Data supplied section start
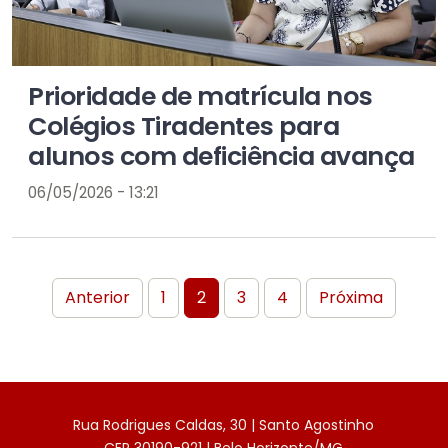
Prioridade de matrícula nos
Colégios Tiradentes para
alunos com deficiência avança
06/05/2026 - 13:21
Anterior
1
2
3
4
Próxima
Rua Rodrigues Caldas, 30 | Santo Agostinho
CEP 30190-921 | Belo Horizonte/MG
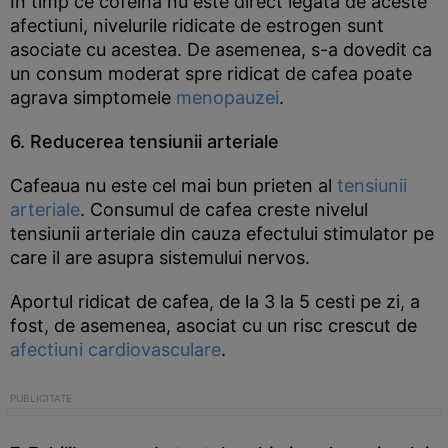
In timp ce cofeina nu este direct legata de aceste
afectiuni, nivelurile ridicate de estrogen sunt
asociate cu acestea. De asemenea, s-a dovedit ca
un consum moderat spre ridicat de cafea poate
agrava simptomele
menopauzei
.
6. Reducerea tensiunii arteriale
Cafeaua nu este cel mai bun prieten al
tensiunii
arteriale
. Consumul de cafea creste nivelul
tensiunii arteriale din cauza efectului stimulator pe
care il are asupra sistemului nervos.
Aportul ridicat de cafea, de la 3 la 5 cesti pe zi, a
fost, de asemenea, asociat cu un risc crescut de
afectiuni cardiovasculare
.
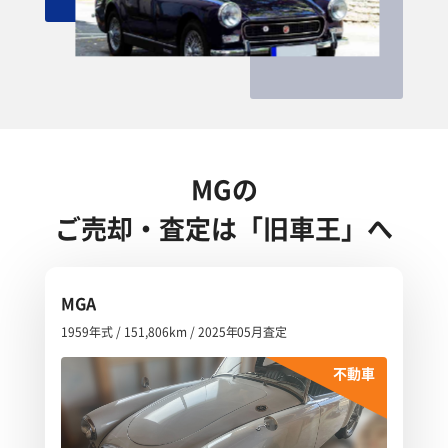
MGの
ご売却・査定は「旧車王」へ
MGA
1959年式 / 151,806km / 2025年05月査定
不動車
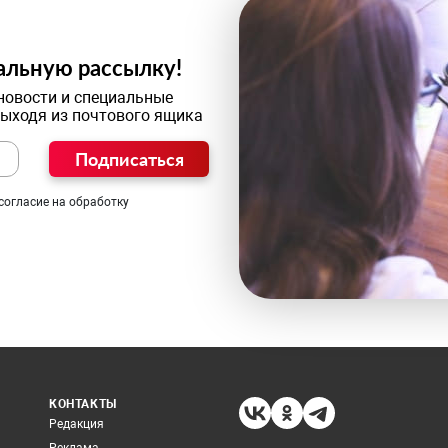
альную рассылку!
новости и специальные
выходя из почтового ящика
Подписаться
согласие на обработку
КОНТАКТЫ
Редакция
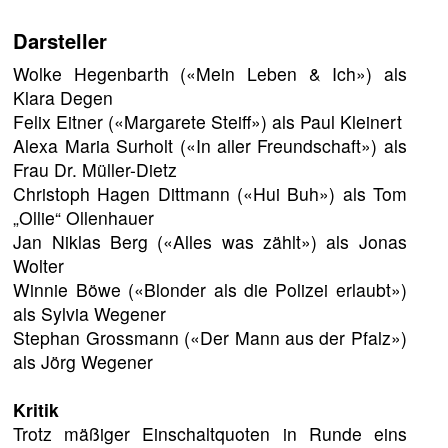
Darsteller
Wolke Hegenbarth («Mein Leben & Ich») als
Klara Degen
Felix Eitner («Margarete Steiff») als Paul Kleinert
Alexa Maria Surholt («In aller Freundschaft») als
Frau Dr. Müller-Dietz
Christoph Hagen Dittmann («Hui Buh») als Tom
„Ollie“ Ollenhauer
Jan Niklas Berg («Alles was zählt») als Jonas
Wolter
Winnie Böwe («Blonder als die Polizei erlaubt»)
als Sylvia Wegener
Stephan Grossmann («Der Mann aus der Pfalz»)
als Jörg Wegener
Kritik
Trotz mäßiger Einschaltquoten in Runde eins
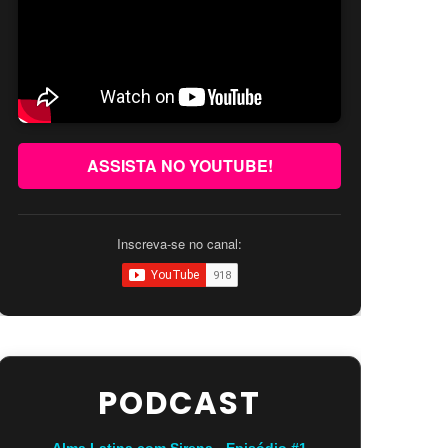
ASSISTA NO YOUTUBE!
Inscreva-se no canal:
PODCAST
Alma Latina com Sirena - Episódio #1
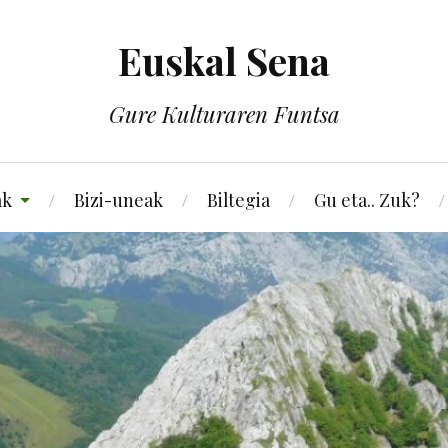
Euskal Sena
Gure Kulturaren Funtsa
ak
Bizi-uneak
Biltegia
Gu eta.. Zuk?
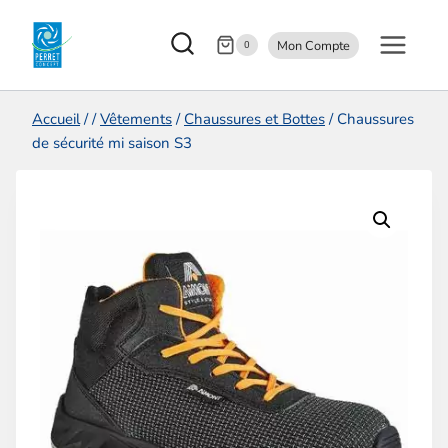
Aller
Mon Compte
au
0
contenu
Accueil
/
/
Vêtements
/
Chaussures et Bottes
/
Chaussures
de sécurité mi saison S3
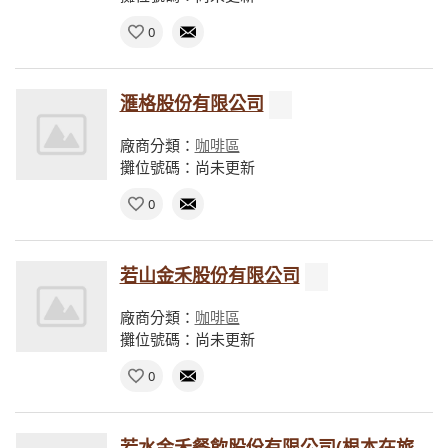
0
滙格股份有限公司
廠商分類：
咖啡區
攤位號碼：尚未更新
0
若山金禾股份有限公司
廠商分類：
咖啡區
攤位號碼：尚未更新
0
若水金禾餐飲股份有限公司(根本在旅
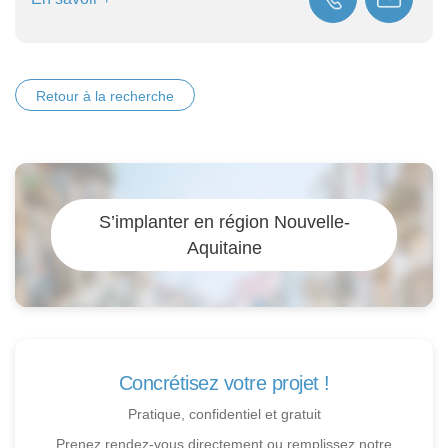
Retour à la recherche
S’implanter en région Nouvelle-
Aquitaine
Concrétisez votre projet !
Pratique, confidentiel et gratuit
Prenez rendez-vous directement ou remplissez notre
Data supplied section end
How to complete this task: The copy must match the listing above exactly, except that it holds no pictures.

Solved exercise:
Prioridade de matrícula nos
Colégios Tiradentes para
alunos com deficiência avança
06/05/2026 - 13:21
Anterior
1
2
3
4
Próxima
Rua Rodrigues Caldas, 30 | Santo Agostinho
CEP 30190-921 | Belo Horizonte/MG
In timp ce cofeina nu este direct legata de aceste
afectiuni, nivelurile ridicate de estrogen sunt
asociate cu acestea. De asemenea, s-a dovedit ca
un consum moderat spre ridicat de cafea poate
agrava simptomele
menopauzei
.
6. Reducerea tensiunii arteriale
Cafeaua nu este cel mai bun prieten al
tensiunii
arteriale
. Consumul de cafea creste nivelul
tensiunii arteriale din cauza efectului stimulator pe
care il are asupra sistemului nervos.
Aportul ridicat de cafea, de la 3 la 5 cesti pe zi, a
fost, de asemenea, asociat cu un risc crescut de
afectiuni cardiovasculare
.
MGの
ご売却・査定は「旧車王」へ
MGA
1959年式 / 151,806km / 2025年05月査定
不動車
альную рассылку!
новости и специальные
выходя из почтового ящика
Подписаться
согласие на обработку
КОНТАКТЫ
Редакция
Darsteller
Wolke Hegenbarth («Mein Leben & Ich») als
Klara Degen
Felix Eitner («Margarete Steiff») als Paul Kleinert
Alexa Maria Surholt («In aller Freundschaft») als
Frau Dr. Müller-Dietz
Christoph Hagen Dittmann («Hui Buh») als Tom
„Ollie“ Ollenhauer
Jan Niklas Berg («Alles was zählt») als Jonas
Wolter
Winnie Böwe («Blonder als die Polizei erlaubt»)
als Sylvia Wegener
Stephan Grossmann («Der Mann aus der Pfalz»)
als Jörg Wegener
Kritik
Trotz mäßiger Einschaltquoten in Runde eins
ASSISTA NO YOUTUBE!
Inscreva-se no canal:
PODCAST
Alma Latina com Sirena - Episódio #1
Euskal Sena
Gure Kulturaren Funtsa
ak
Bizi-uneak
Biltegia
Gu eta.. Zuk?
Aller
Mon Compte
au
0
contenu
Accueil
/
/
Vêtements
/
Chaussures et Bottes
/
Chaussures
de sécurité mi saison S3
0
滙格股份有限公司
廠商分類：
咖啡區
攤位號碼：尚未更新
0
若山金禾股份有限公司
廠商分類：
咖啡區
攤位號碼：尚未更新
0
若水金禾餐飲股份有限公司(根本在旅
Retour à la recherche
S’implanter en région Nouvelle-
Aquitaine
Concrétisez votre projet !
Pratique, confidentiel et gratuit
Prenez rendez-vous directement ou remplissez notre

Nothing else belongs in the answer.